The Government Accountability Office (GAO) recently published the report, Critical Infrastructure Protection : An Implementation Strategy Could Advance DHS's Coordination of Resilience Efforts across Port and Other Infrastructure. Although this report focuses primarily on ports, the concepts contained in it pertain to infrastructure in general, including water. The GAO examined the DHS's (Department of Homeland Security) definition of resilience, "the ability to resist, absorb, recover from, or successfully adapt to adversity or a change in conditions" (pp. 1-2). Each of the four infinitives in the definition "broadly corresponds to some resilience-enhancing measure . . . resilience involves preparation before, mitigation during, response immediately following, and recovery after an adverse event" (p. 2).
Understanding infrastructure as systems, the GAO included in the concept of resilience their interdependencies and geographic boundaries.

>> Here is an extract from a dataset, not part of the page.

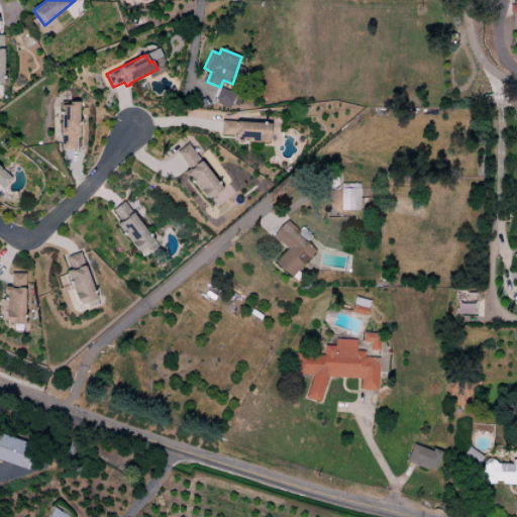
[(234,94),(220,88),(214,102),(228,108),(234,94)]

Nationally, the DHS listed 18 infrastructure segments: Food and Agriculture, Banking and Finance, Chemical, Commercial Facilities, Communication, Critical Manufacturing, Dams, Defense Industrial Base, Emergency Service, Energy, Government Facilities, Healthcare and Public Health, Information Technology, National Monuments and Icons, Nuclear Reactors, Materials and Waste, Postal and Shipping, Transportation Systems, Water.
A previous report of the DHS, National Infrastructure Protection Plan, outlined DHS's strategy to educate asset owners on resilience--assessment criteria of resilience and vulnerability, identification of gaps, development of procedures, and establishing accountability.